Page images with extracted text
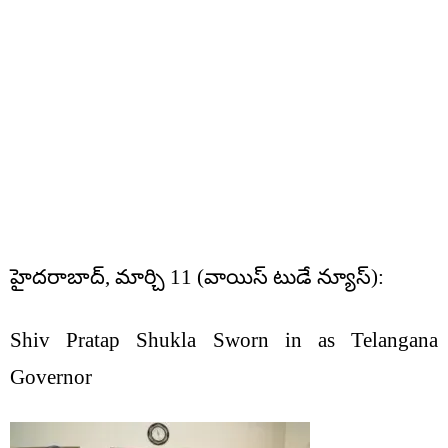
హైదరాబాద్, మార్చి 11 (వాయిస్ టుడే న్యూస్):
Shiv Pratap Shukla Sworn in as Telangana
Governor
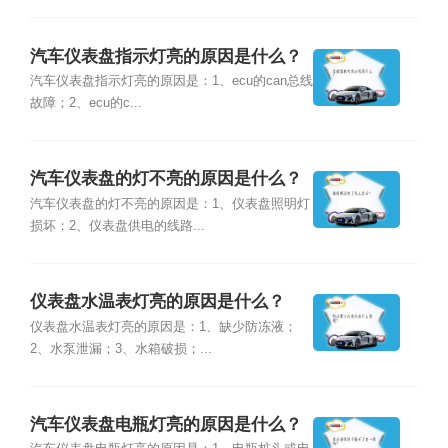
汽车仪表盘指示灯亮的原因是什么？
汽车仪表盘指示灯亮的原因是：1、ecu的can总线
故障；2、ecu的c...
汽车仪表盘的灯不亮的原因是什么？
汽车仪表盘的灯不亮的原因是：1、仪表盘照明灯
损坏；2、仪表盘供电的线路...
仪表盘水温表灯亮的原因是什么？
仪表盘水温表灯亮的原因是：1、缺少防冻液；
2、水泵泄漏；3、水箱破损；...
汽车仪表盘电瓶灯亮的原因是什么？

# What is being asked
Identify each line of the data above that contains the string "Pratap", matching case exactly.

# Solution to this exercise
Shiv Pratap Shukla Sworn in as Telangana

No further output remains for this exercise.